Une mort et plusieurs surdoses aux opioïdes ont été signalées à la Santé publique de Montréal, qui s’inquiète d’une « circulation importante » dans la métropole de comprimés contrefaits pouvant être « jusqu’à 25 fois plus puissants » que le fentanyl.

« Récemment, un décès et plusieurs surdoses liés à la consommation présumée d’hydromorphone ont été signalés », a indiqué vendredi la Direction régionale de santé publique de Montréal (DRSP), dans une « alerte surdose » publiée sur les réseaux sociaux. L’affaire remonterait à il y a quelques semaines, en mars.

L’organisme se dit particulièrement « préoccupé par la circulation importante de comprimés contrefaits sur son territoire ». Dans ce cas-ci, les drogues distribuées étaient des « comprimés blancs de forme triangulaire aux coins arrondis ayant une apparence similaire aux comprimés pharmaceutiques d’hydromorphone », indiquent les autorités, en précisant qu’une enquête policière pourrait avoir lieu.

Une analyse du contenu de ces comprimés a ultimement « révélé la présence de protonitazèpyne et de N-déséthyl isotonitazène, des nitazènes, des opioïdes de synthèse jusqu’à 25 fois plus puissants que le fentanyl », poursuit la Santé publique.
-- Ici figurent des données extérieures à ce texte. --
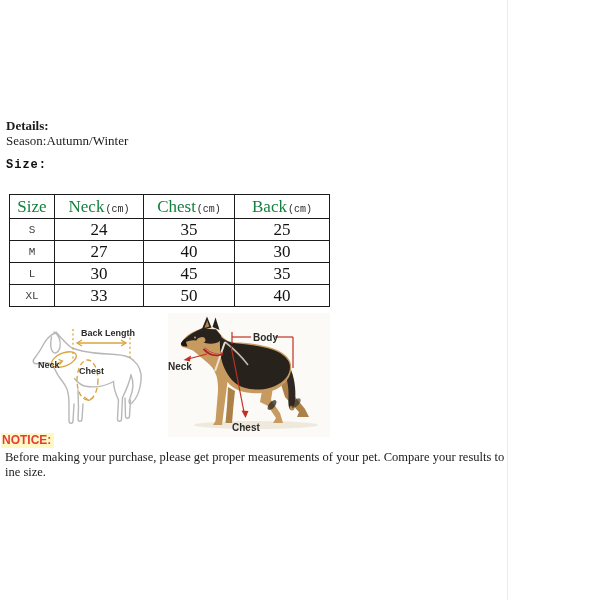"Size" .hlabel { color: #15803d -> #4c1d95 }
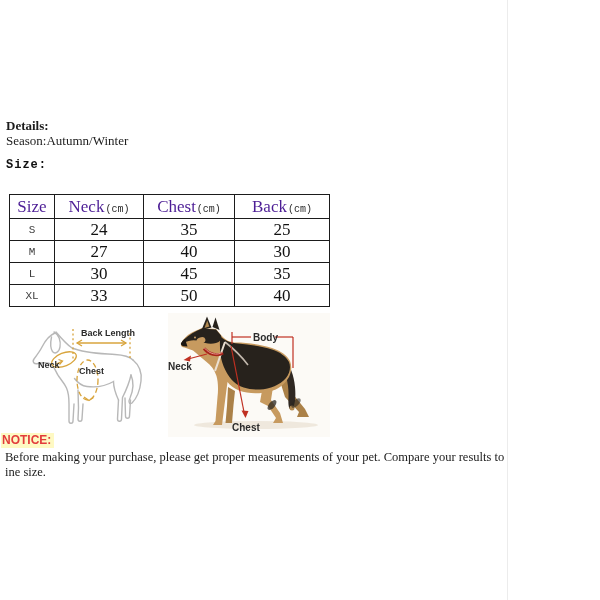"NOTICE:" .notice-heading { background: #fef9c3 -> #fde047 }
Elle précise qu’il n’est souvent « pas possible de distinguer visuellement un comprimé pharmaceutique d’un comprimé contrefait, vu la ressemblance ». Résultat : les comprimés achetés sur le marché illicite peuvent contenir une substance ou un mélange de substances qui est bien différent que celui qui est attendu.

Bref, « les risques de surdoses sont élevés pour une personne qui consommerait un opioïde de la classe des nitazènes à son insu », prévient la DRSP, qui invite la population à rester vigilante et à faire appel aux services de consommation supervisée ou de vérifications de drogues, au besoin.

Par courriel, la conseillère aux relations médias de la Santé publique, Marianne Paquette, précise que « les comprimés de contrefaçon représentent une préoccupation depuis plusieurs années ». « Cependant, le marché illicite est particulièrement dynamique et imprévisible et de nouvelles substances de plus en plus puissantes sont régulièrement détectées. C’est le cas pour la situation actuelle », explique-t-elle.

En règle générale, la DRSP recommande aussi aux consommateurs d’éviter de consommer seul ou « tous en même temps » dans un groupe. Il est aussi fortement suggéré d’avoir de la naloxone disponible en quantité suffisante et de diminuer la dose de drogue pour tester ses effets, surtout si la drogue provient d’une nouvelle source. La naloxone est un médicament qui renverse temporairement les effets d’une surdose d’opioïdes.

De plus en plus aigu

Au Québec, l’Institut national de santé publique (INSPQ) révélait récemment que 536 personnes ont perdu la vie en 2023 en lien avec une intoxication ou une surdose aux opioïdes.

L’année précédente, on en avait recensé 540, ce qui était en soi une hausse marquée par rapport aux 450 morts y étant liés en 2021. En 2020, au plus fort de la pandémie, le Québec avait enregistré 547 morts liés aux surdoses aux opioïdes. En 2019, c’était 414 et en 2018, 424. Bref, le phénomène est en hausse depuis quelques années, de manière générale.

Selon les plus récentes données, le taux de mortalité par opioïdes « est moindre au Québec que la moyenne des provinces canadiennes », mais il augmente tout de même de façon constante. En fait, leur nombre a plus que triplé entre 2000 et 2020, passant d’un peu moins de 100 à plus de 300 durant cette période. Dans les dernières années, la moyenne québécoise est d’environ cinq décès par semaine attribuables aux opioïdes.

Même si sa situation demeure moins alarmante qu’ailleurs, le Québec n’est « pas à l’abri d’un revers tragique » dans la crise des opioïdes, avait aussi prévenu l’Institut dans un rapport paru au mois d’octobre dernier. L’organisme invite les autorités à tenir une « vigie à large spectre » sur le phénomène.

Plusieurs tendances s’imposent selon l’INSPQ, dont en premier lieu, une surreprésentation de la population itinérante parmi les individus ayant fait une surdose involontaire d’opioïdes dans les six derniers mois au Québec. L’organisme avance que les sans-abri sont « considérablement sous-représentés parmi les personnes possédant une trousse de naloxone, ce qui les rend nécessairement plus vulnérables à un décès par surdose ».

Tout cela survient alors qu’il y a quelques mois, en septembre dernier, neuf personnes, dont sept sans-abri autochtones, avaient été transportées à l’hôpital pour des surdoses potentiellement liées au fentanyl, une affaire qui avait marqué les esprits dans la métropole.